▶ **Task directions**
Could you give this listing again, swapping every "visible" for "shown" and leaving everything else unchanged?
>> BEGIN Task input
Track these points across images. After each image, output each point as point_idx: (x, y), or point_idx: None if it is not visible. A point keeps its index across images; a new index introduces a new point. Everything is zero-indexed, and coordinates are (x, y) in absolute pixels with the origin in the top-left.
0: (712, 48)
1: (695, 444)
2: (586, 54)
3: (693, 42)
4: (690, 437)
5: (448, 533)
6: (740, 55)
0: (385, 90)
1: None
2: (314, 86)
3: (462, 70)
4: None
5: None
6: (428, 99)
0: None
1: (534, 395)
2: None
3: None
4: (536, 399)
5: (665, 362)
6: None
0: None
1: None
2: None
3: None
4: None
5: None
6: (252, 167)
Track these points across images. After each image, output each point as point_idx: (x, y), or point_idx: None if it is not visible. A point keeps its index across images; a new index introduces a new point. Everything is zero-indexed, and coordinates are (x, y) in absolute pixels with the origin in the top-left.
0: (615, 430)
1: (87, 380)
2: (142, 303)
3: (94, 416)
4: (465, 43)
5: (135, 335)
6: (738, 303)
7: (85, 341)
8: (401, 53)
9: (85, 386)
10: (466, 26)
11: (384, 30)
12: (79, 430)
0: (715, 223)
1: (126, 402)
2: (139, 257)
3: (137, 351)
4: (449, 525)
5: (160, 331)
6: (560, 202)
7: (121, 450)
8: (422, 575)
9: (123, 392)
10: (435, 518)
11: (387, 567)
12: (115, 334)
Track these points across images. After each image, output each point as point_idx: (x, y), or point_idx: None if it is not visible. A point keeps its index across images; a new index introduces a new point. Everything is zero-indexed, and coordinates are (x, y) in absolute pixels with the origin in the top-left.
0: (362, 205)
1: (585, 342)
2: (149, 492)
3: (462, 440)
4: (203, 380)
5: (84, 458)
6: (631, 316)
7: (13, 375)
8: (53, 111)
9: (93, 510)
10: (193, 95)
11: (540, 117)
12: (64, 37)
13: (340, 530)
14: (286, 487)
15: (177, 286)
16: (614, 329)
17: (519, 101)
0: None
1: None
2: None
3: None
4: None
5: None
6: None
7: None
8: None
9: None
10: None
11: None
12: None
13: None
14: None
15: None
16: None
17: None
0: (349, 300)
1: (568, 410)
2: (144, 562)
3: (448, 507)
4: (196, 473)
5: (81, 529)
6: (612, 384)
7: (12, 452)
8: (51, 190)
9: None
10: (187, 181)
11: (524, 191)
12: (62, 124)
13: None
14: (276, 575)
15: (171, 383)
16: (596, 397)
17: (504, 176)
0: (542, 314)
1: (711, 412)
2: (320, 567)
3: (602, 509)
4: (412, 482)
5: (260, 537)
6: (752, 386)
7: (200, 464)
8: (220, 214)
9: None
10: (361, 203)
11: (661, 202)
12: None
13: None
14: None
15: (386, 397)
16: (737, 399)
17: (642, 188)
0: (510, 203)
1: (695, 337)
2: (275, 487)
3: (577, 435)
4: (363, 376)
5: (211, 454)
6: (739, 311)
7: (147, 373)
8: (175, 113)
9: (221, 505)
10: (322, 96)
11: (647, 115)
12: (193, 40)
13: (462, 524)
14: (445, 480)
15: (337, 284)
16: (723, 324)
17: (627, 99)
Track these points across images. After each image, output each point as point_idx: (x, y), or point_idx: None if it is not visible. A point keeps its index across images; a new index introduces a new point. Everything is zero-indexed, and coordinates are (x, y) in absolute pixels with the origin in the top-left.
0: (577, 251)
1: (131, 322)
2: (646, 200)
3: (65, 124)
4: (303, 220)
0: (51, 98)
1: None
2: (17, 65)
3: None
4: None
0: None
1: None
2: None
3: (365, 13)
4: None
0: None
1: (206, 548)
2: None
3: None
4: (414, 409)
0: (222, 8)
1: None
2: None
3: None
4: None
>> END Task input
▶ **Task solution**
Track these points across images. After each image, output each point as point_idx: (x, y), or point_idx: None if it is not shown. A point keeps its index across images; a new index introduces a new point. Everything is zero-indexed, and coordinates are (x, y) in absolute pixels with the origin in the top-left.
0: (712, 48)
1: (695, 444)
2: (586, 54)
3: (693, 42)
4: (690, 437)
5: (448, 533)
6: (740, 55)
0: (385, 90)
1: None
2: (314, 86)
3: (462, 70)
4: None
5: None
6: (428, 99)
0: None
1: (534, 395)
2: None
3: None
4: (536, 399)
5: (665, 362)
6: None
0: None
1: None
2: None
3: None
4: None
5: None
6: (252, 167)
Track these points across images. After each image, output each point as point_idx: (x, y), or point_idx: None if it is not shown. A point keeps its index across images; a new index introduces a new point. Everything is zero-indexed, and coordinates are (x, y) in absolute pixels with the origin in the top-left.
0: (615, 430)
1: (87, 380)
2: (142, 303)
3: (94, 416)
4: (465, 43)
5: (135, 335)
6: (738, 303)
7: (85, 341)
8: (401, 53)
9: (85, 386)
10: (466, 26)
11: (384, 30)
12: (79, 430)
0: (715, 223)
1: (126, 402)
2: (139, 257)
3: (137, 351)
4: (449, 525)
5: (160, 331)
6: (560, 202)
7: (121, 450)
8: (422, 575)
9: (123, 392)
10: (435, 518)
11: (387, 567)
12: (115, 334)
Track these points across images. After each image, output each point as point_idx: (x, y), or point_idx: None if it is not shown. A point keeps its index across images; a new index introduces a new point. Everything is zero-indexed, and coordinates are (x, y) in absolute pixels with the origin in the top-left.
0: (362, 205)
1: (585, 342)
2: (149, 492)
3: (462, 440)
4: (203, 380)
5: (84, 458)
6: (631, 316)
7: (13, 375)
8: (53, 111)
9: (93, 510)
10: (193, 95)
11: (540, 117)
12: (64, 37)
13: (340, 530)
14: (286, 487)
15: (177, 286)
16: (614, 329)
17: (519, 101)
0: None
1: None
2: None
3: None
4: None
5: None
6: None
7: None
8: None
9: None
10: None
11: None
12: None
13: None
14: None
15: None
16: None
17: None
0: (349, 300)
1: (568, 410)
2: (144, 562)
3: (448, 507)
4: (196, 473)
5: (81, 529)
6: (612, 384)
7: (12, 452)
8: (51, 190)
9: None
10: (187, 181)
11: (524, 191)
12: (62, 124)
13: None
14: (276, 575)
15: (171, 383)
16: (596, 397)
17: (504, 176)
0: (542, 314)
1: (711, 412)
2: (320, 567)
3: (602, 509)
4: (412, 482)
5: (260, 537)
6: (752, 386)
7: (200, 464)
8: (220, 214)
9: None
10: (361, 203)
11: (661, 202)
12: None
13: None
14: None
15: (386, 397)
16: (737, 399)
17: (642, 188)
0: (510, 203)
1: (695, 337)
2: (275, 487)
3: (577, 435)
4: (363, 376)
5: (211, 454)
6: (739, 311)
7: (147, 373)
8: (175, 113)
9: (221, 505)
10: (322, 96)
11: (647, 115)
12: (193, 40)
13: (462, 524)
14: (445, 480)
15: (337, 284)
16: (723, 324)
17: (627, 99)
Track these points across images. After each image, output each point as point_idx: (x, y), or point_idx: None if it is not shown. A point keeps its index across images; a new index introduces a new point. Everything is zero-indexed, and coordinates are (x, y) in absolute pixels with the origin in the top-left.
0: (577, 251)
1: (131, 322)
2: (646, 200)
3: (65, 124)
4: (303, 220)
0: (51, 98)
1: None
2: (17, 65)
3: None
4: None
0: None
1: None
2: None
3: (365, 13)
4: None
0: None
1: (206, 548)
2: None
3: None
4: (414, 409)
0: (222, 8)
1: None
2: None
3: None
4: None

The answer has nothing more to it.